Transcreva sem alterações, do texto sobre a instalação Queda Livre, tudo o que vai de "Queda Livre, 2019, de" até "amplificado por microfones.".

— Trecho da fonte —
══════════════════════════════
Queda Livre, 2019, de Nele Azevedo. Instalação efêmera com a lama tóxica dos crimes ambientais ocorridos em Brumadinho, Bento Rodrigues e Barão de Cocais em Minas Gerais. As figuras congeladas, suspensas por fios, derretem lentamente e desaparecem. O som do derretimento é amplificado por microfones.
══════════════════════════════
Itens armazenados
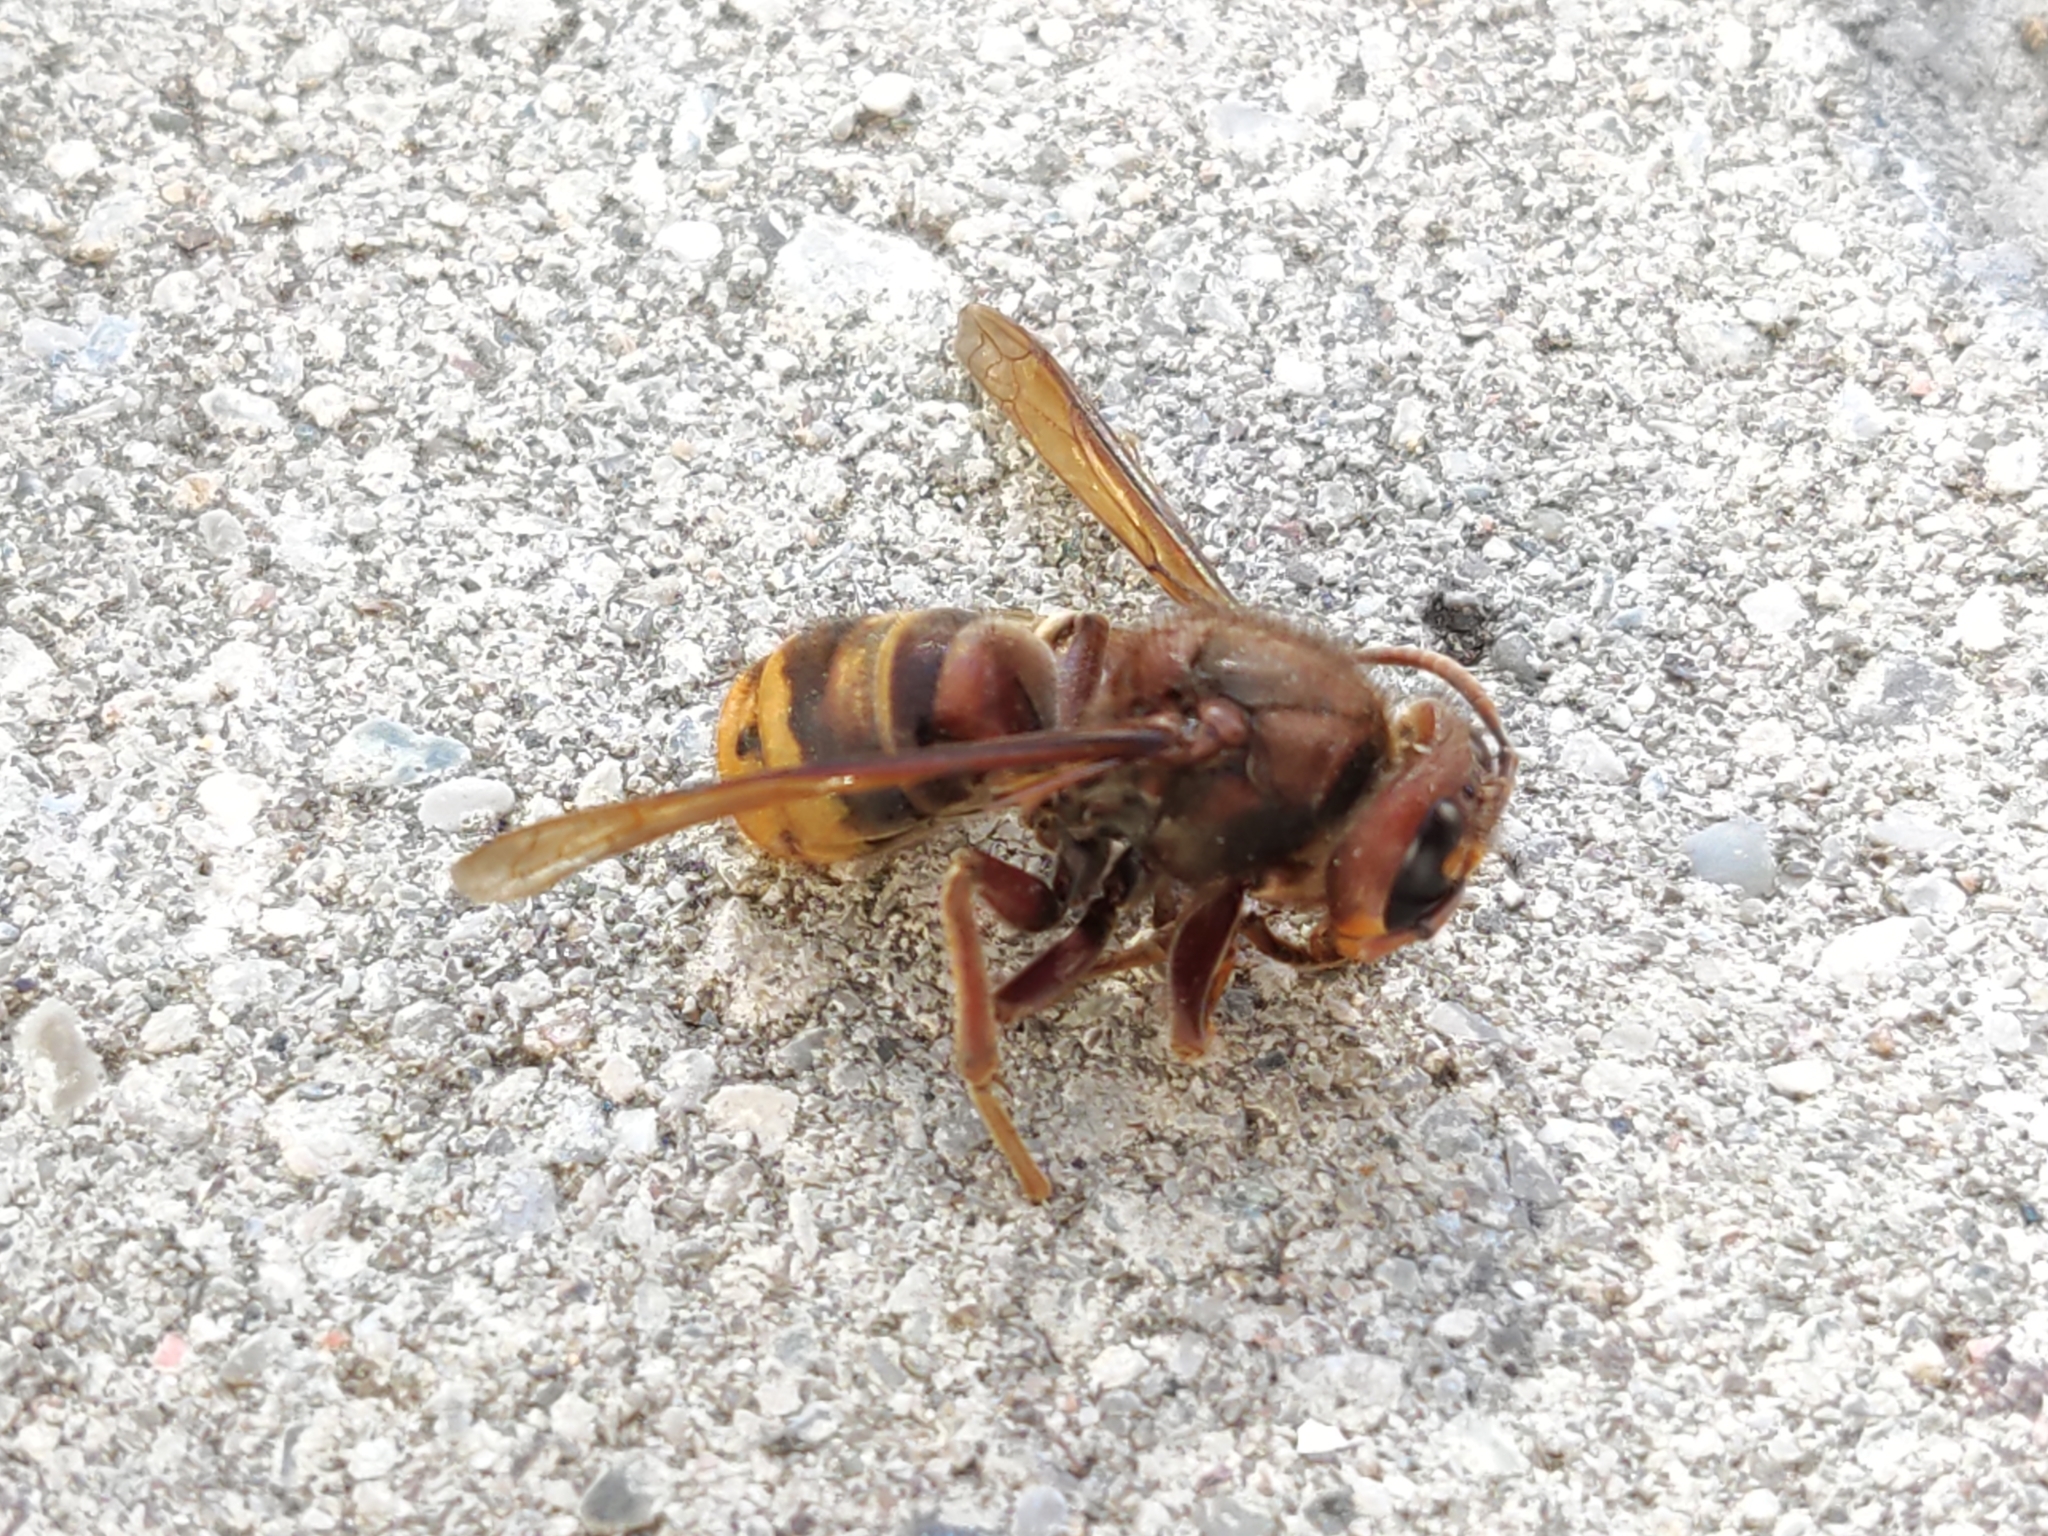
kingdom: Animalia
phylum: Arthropoda
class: Insecta
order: Hymenoptera
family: Vespidae
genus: Vespa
══════════════════════════════
— Resolução detalhada —
Queda Livre, 2019, de Nele Azevedo. Instalação efêmera com a lama tóxica dos crimes ambientais ocorridos em Brumadinho, Bento Rodrigues e Barão de Cocais em Minas Gerais. As figuras congeladas, suspensas por fios, derretem lentamente e desaparecem. O som do derretimento é amplificado por microfones.